EP0349493A1

EP0349493A1 - Hollow nodal element for lattice spatial structures with ribbed profiled rods

Info

Publication number: EP0349493A1
Application number: EP89830153A
Authority: EP
Inventors: Alberto Spinelli
Original assignee: Fedon Raffaele
Current assignee: Fedon Raffaele
Priority date: 1988-04-08
Filing date: 1989-04-07
Publication date: 1990-01-03
Also published as: IT8820143A0

Abstract

A hollow nodal element (1) together with its principal fitting elements is described for a lattice spatial structure with ribbed rods (10), consisting in particular of special long pitch pseudo-threaded bars, in high resistance steel. The nodal element (1) is formed of a hollow sphere with internal polygonal walls nad, in any case, with inclined planes into which are provided through holes (3) for the insertion of stringers and diagonal rods. The completing cover (1b) of the sphere fixed by screwing with threaded edges or by means of small passing rods (6), can be a simple sphere section, or it can also have tapered internal planes and through holes for the connection and blocking of diagonal rods in the case of multi-layer links. Internal connecting nuts (5) are provided, of cylindrical shape with a self-blocking inclined plane for fixing the rods to the tapered internal planes of the hollow sphere and cylindrical external lock-nuts (7) on the spherical surface of the knot. There are possibly tubukar coverings (13) of the rods (10) with possible static functions in the case of compression stresses.

Description

This invention relates to a hollow nodal element for lattice spatial structures with ribbed profile rods, in particular of the special long pitch continuous pseudo-threaded type, as well as certain assembly elements for completing the structure.
It is known that currently there exist various solutions to the problem of obtaining three dimensional or spatial structures for covering medium/large areas, all based on the use of smooth profile rods which, for connections, must be subjected to various mechanical operations, which are sometimes somewhat complex.

(Transcribed page contents)

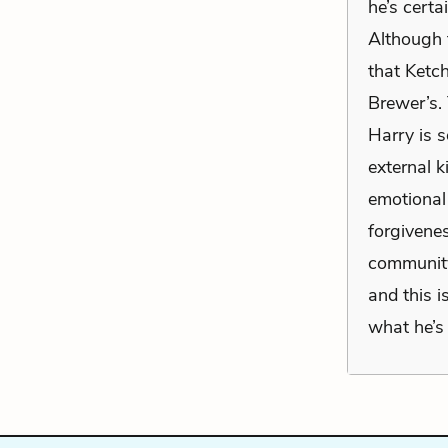
he’s certa
Although t
that Ketc
Brewer’s. 
Harry is s
external k
emotional
forgivenes
community)
and this 
what he’s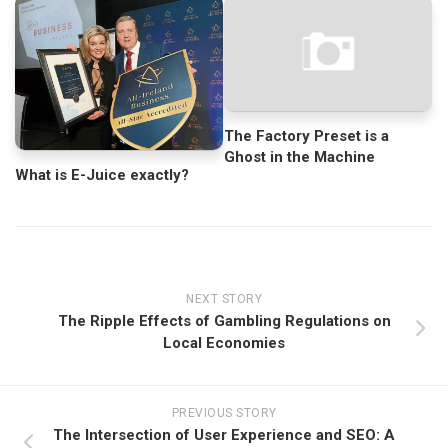
The Factory Preset is a
Ghost in the Machine
What is E-Juice exactly?
NEXT STORY
The Ripple Effects of Gambling Regulations on
Local Economies
PREVIOUS STORY
The Intersection of User Experience and SEO: A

* **STUDY QUESTIONS**:
- 1) From the patent page, duplicate word for word the part that opens with the words containing "This invention relates" and closes with "completing the structure.".
- 2) List every date given in the info section of the patent page, along with what each one marks.
- 3) Resume the patent description for the hollow nodal element from the point where it stops.

* **TASK-BY-TASK RESULTS**:
- 1)
This invention relates to a hollow nodal element for lattice spatial structures with ribbed profile rods, in particular of the special long pitch continuous pseudo-threaded type, as well as certain assembly elements for completing the structure.

- 2)
Priority date: 1988-04-08
Filing date: 1989-04-07
Publication date: 1990-01-03

- 3)
Thus it was considered appropriate to use, as stringers and diagonal rods, high resistance steel bars with ribbed surfaces, which are already available on the market, and in particular, of the continuous special pitch pseudo-threaded type, known as high resistance "DYWIDAG" or "GEWI" rods, ready for use in any lenght through cutting from the stock in the warehouse. In this way, in addition to fewer mechanical operation, one obtains a reduction in the cross-sections, with consequent saving the weight of the structure and smaller diameters in the connecting elements and thus in the size of the knots.
The use of bars of this type is described in the European patent application N. 89830152.8 filed on the same date in the name of the same applicant, in combination with full nodal spheres between the hemispheres of which the continuous stringers are fixed, while requiring however the insertion of double threaded sleeves for connecting the cut diagonal bars. As a result of the crossed over positioning of the stringers, in that case a "virtual centre" of the knot occurs which must be considered when making the structural calculations. On the other hand it is not always so important, depending on the installation, to have the continuous stringers "crossing" the knot without interruptions.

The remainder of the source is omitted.